The Vatican spokesman said that in the meeting Pope Francis “reiterated the commitment of the church so that all victims be heard and treated with justice; the guilty be punished and crimes of abuse be combated with an effective prevention program in the church and in society.”

At the end the half-hour encounter, Lombardi said, “The Pope thanked the victims for their essential contribution to restore the truth and begin the journey of healing,” and then imparted his blessing.

The meeting came as no surprise given that the pope had already referred to it on several occasions during his visit to the United States. He spoke about it, for example, when he addressed the U.S. bishops, he also raised the issue in his homily in St Patrick’s Cathedral in New York.

Pope Francis is profoundly upset and disturbed at the terrible harm done by priests to children, and is determined to hold all who are in any way responsible accountable for this great crime and sin, whatever position or role they hold in the church. He is also concerned to assist and comfort the survivors and enable them and their families to have healing. He has established a papal commission, headed by Cardinal O’Malley, to advice him in this task.

He is concerned too at the great damage this abuse has done to the credibility of the Catholic Church and its ministers, and her mission to evangelize people.

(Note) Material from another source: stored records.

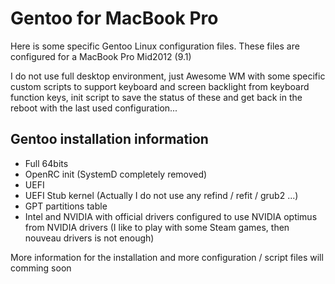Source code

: # Gentoo for MacBook Pro

Here is some specific Gentoo Linux configuration files.
These files are configured for a MacBook Pro Mid2012 (9.1)

I do not use full desktop environment, just Awesome WM with some specific custom scripts to support keyboard and screen backlight from keyboard function keys, init script to save the status of these and get back in the reboot with the last used configuration...

## Gentoo installation information
* Full 64bits
* OpenRC init (SystemD completely removed)
* UEFI
* UEFI Stub kernel (Actually I do not use any refind / refit / grub2 ...)
* GPT partitions table
* Intel and NVIDIA with official drivers configured to use NVIDIA optimus from NVIDIA drivers (I like to play with some Steam games, then nouveau drivers is not enough)

More information for the installation and more configuration / script files will comming soon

He sees in this crisis the work of the devil.

As pope, he is determined to affront and deal in an all encompassing way with this plague in the church, and to ensure that the Catholic Church worldwide will henceforth be a safe place for children and minors, and a model for the rest of society in the protection of minors.

Father Lombardi will give a press conference at noon round and is likely to provide additional information on this morning’s encounter.